Saved entries:

--- START ---

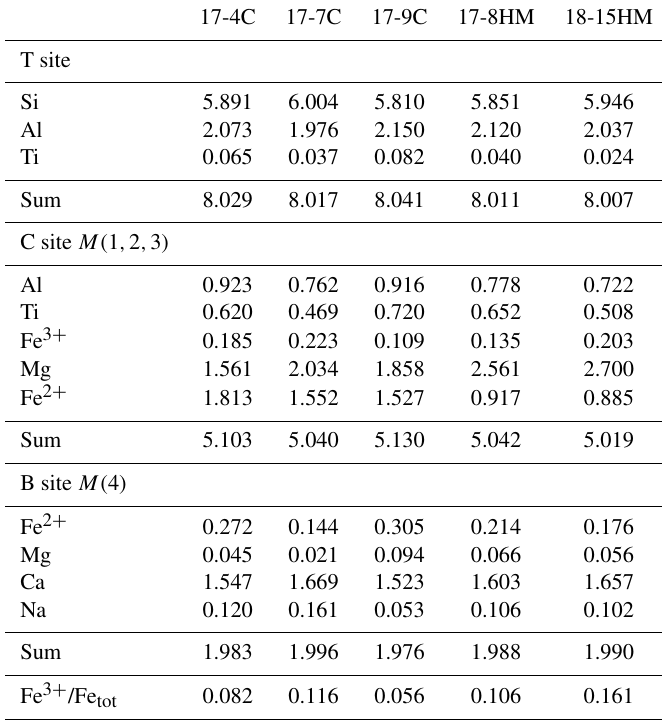
Table 5. Calculated occupation of the amphibole T, B, and C sites and estimated Fe 3 + / Fe tot .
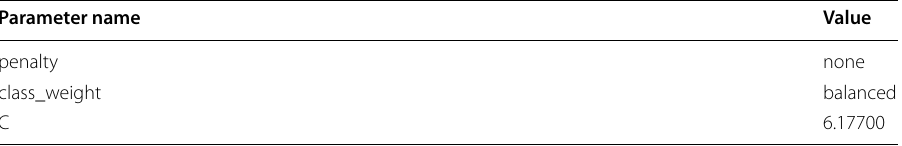
Table 80 Modes of LR tuned hyperparameter values for experiments with the data exfiltration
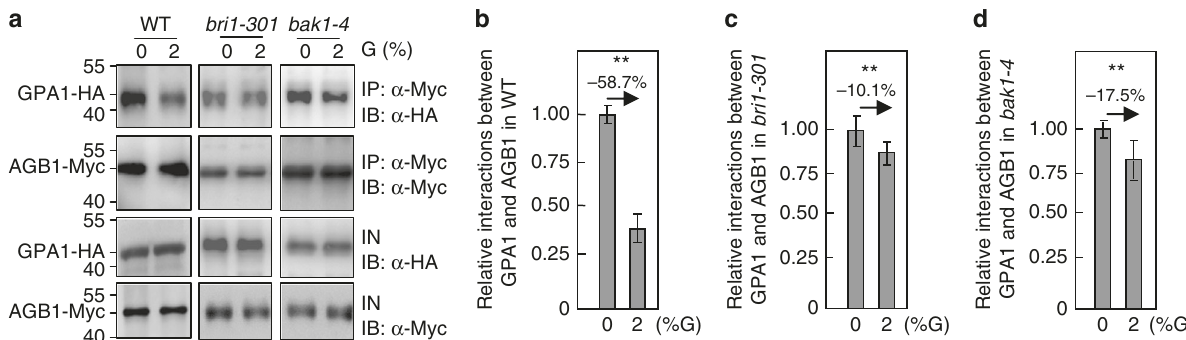
Fig. 7 BRI1 and BAK1 affect the interactions between GPA1 and AGB1. a BRI1 and BAK1 in fl uences the interactions between GPA1 and AGB1 in Arabidopsis , respectively. The wild type, bri1-301 , and bak1-4 leaf protoplasts co-transformed with 35S:AGB1 - Myc and 35S : GPA1 - HA plasmids were grown in darkness for 14 h, and then treated without or with 2% glucose (G) for 5 h. Total proteins from these leaf protoplasts were incubated with anti-Myc-Tag mouse mAb conjugated agarose beads, and detected using anti-Myc and anti-HA antibodies, respectively. IN input; IP immunoprecipitation. b – d Quanti fi cation of relative interactions between GPA1 and AGB1 in wild type ( b ), bri1-301 ( c ) and bak1-4 ( d ) leaf protoplasts treated without or with 2% glucose as shown in a . The ratio was shown as immunoprecipitated GPA1-HA to input GPA1-HA. Values are given as mean ± SD ( n = 3) relative to the value for 0% glucose, set at 1. Values in b – d are given as mean ± SD, ** P < 0.01 compared with the value for 0% glucose treatment by Student ’ s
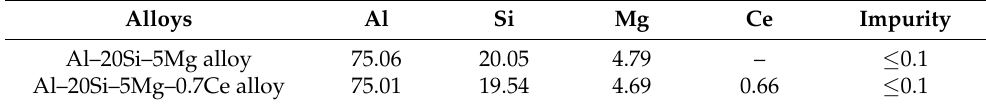
Table 1. Chemical ingredients of hypereutectic Al–Si alloys (wt.%).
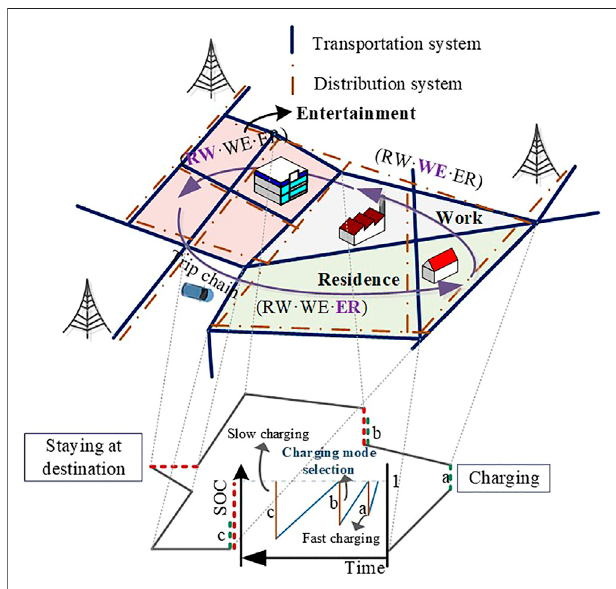
FIGURE 2 | Coupled system framework based spatial-temporal mobile EV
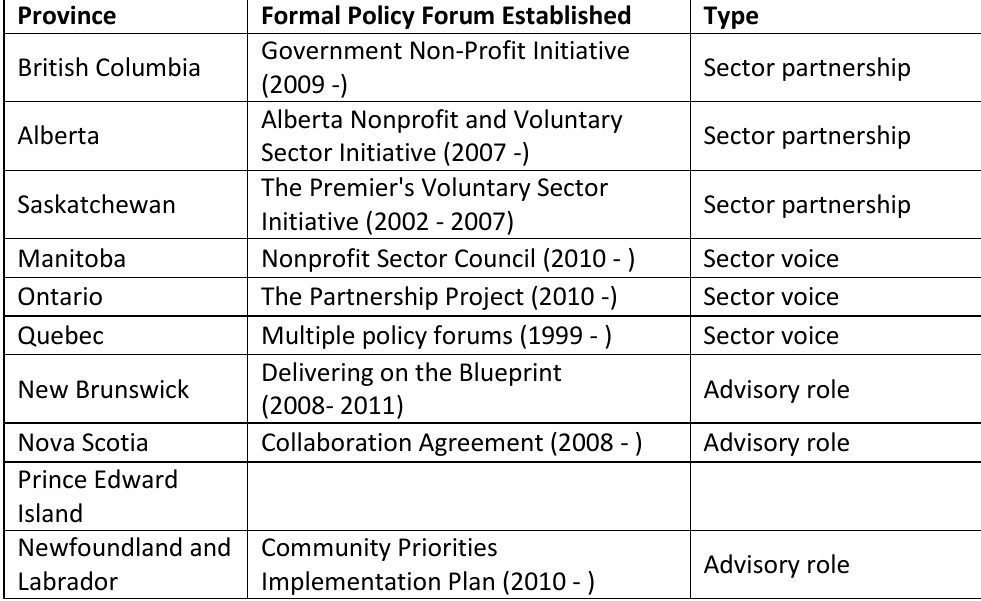
Table 4: Provincial Voluntary Sector-Government Policy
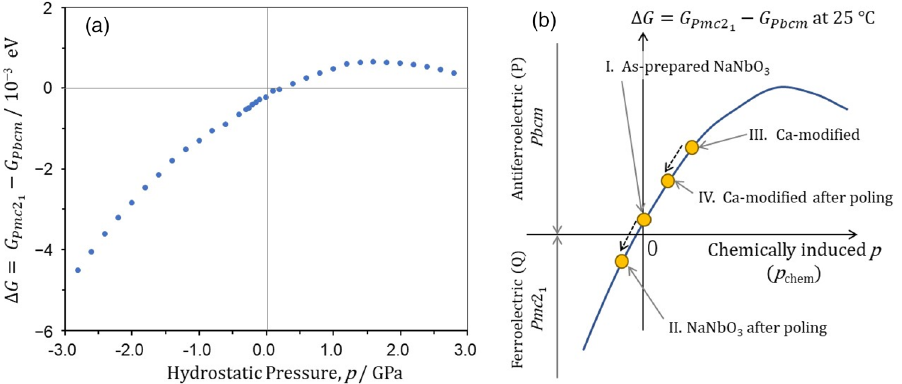
G Pbcm ), where G Pmc 2 G Pmc 2 G Pbcm denotes the free energies of Figure 8. Free energy difference ( (cid:31) G 1 − 1 and = the FE-Q phase ( Pmc 2 1 ) and the AFE-P phase ( Pbcm ) one: ( a ) obtained by DFT calculations for NaNbO 3 at zero kelvin and ( b ) aligned for the ceramic samples at 25 ℃ . The AFE-P phase is stabilized in the region of ∆ G > 0 while the FE-Q phase appears in the region of ∆ G < 0. In reality, the Ca ions and the vacancies on the A site play a different role, while the FE and AFE orderings stem primarily from an orbital interaction between Nb-4 d and O-2 p . We assume that the effects of the Ca modification on (cid:31) G for our samples is simplified by the change in chemically induced p ( p chem ) in ( b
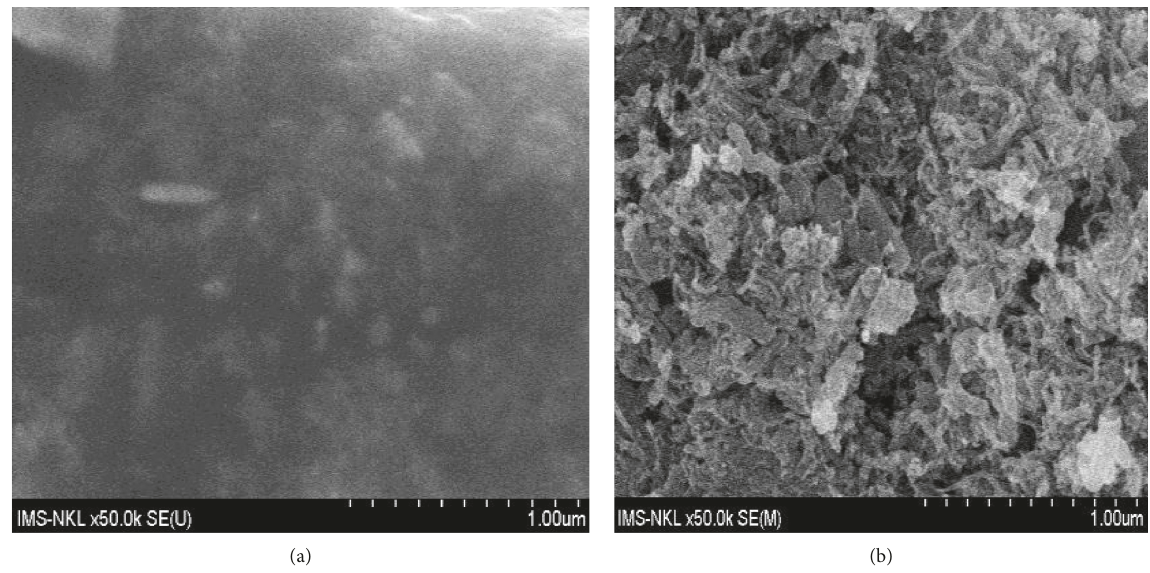
Figure 5: Scanning electron micrographs of the CPE modified with 5% Bi 2 O 3 (w/w) (a) before and (b) after electrochemical reduction at − 1.2V for 120s in the supporting electrolyte mixture of 0.1M KI and acetate buffer solution. Other conditions are as in Figure 1.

--- END ---

EXERCISE:
Starting at the line above that has "Table 80 Modes" and ending at the line that has "Table 4: Provincial", copy each line exactly, leaving the pictures out and adding nothing.

SOLUTION FOR THIS TASK:
Table 80 Modes of LR tuned hyperparameter values for experiments with the data exfiltration
Fig. 7 BRI1 and BAK1 affect the interactions between GPA1 and AGB1. a BRI1 and BAK1 in fl uences the interactions between GPA1 and AGB1 in Arabidopsis , respectively. The wild type, bri1-301 , and bak1-4 leaf protoplasts co-transformed with 35S:AGB1 - Myc and 35S : GPA1 - HA plasmids were grown in darkness for 14 h, and then treated without or with 2% glucose (G) for 5 h. Total proteins from these leaf protoplasts were incubated with anti-Myc-Tag mouse mAb conjugated agarose beads, and detected using anti-Myc and anti-HA antibodies, respectively. IN input; IP immunoprecipitation. b – d Quanti fi cation of relative interactions between GPA1 and AGB1 in wild type ( b ), bri1-301 ( c ) and bak1-4 ( d ) leaf protoplasts treated without or with 2% glucose as shown in a . The ratio was shown as immunoprecipitated GPA1-HA to input GPA1-HA. Values are given as mean ± SD ( n = 3) relative to the value for 0% glucose, set at 1. Values in b – d are given as mean ± SD, ** P < 0.01 compared with the value for 0% glucose treatment by Student ’ s
Table 1. Chemical ingredients of hypereutectic Al–Si alloys (wt.%).
FIGURE 2 | Coupled system framework based spatial-temporal mobile EV
Table 4: Provincial Voluntary Sector-Government Policy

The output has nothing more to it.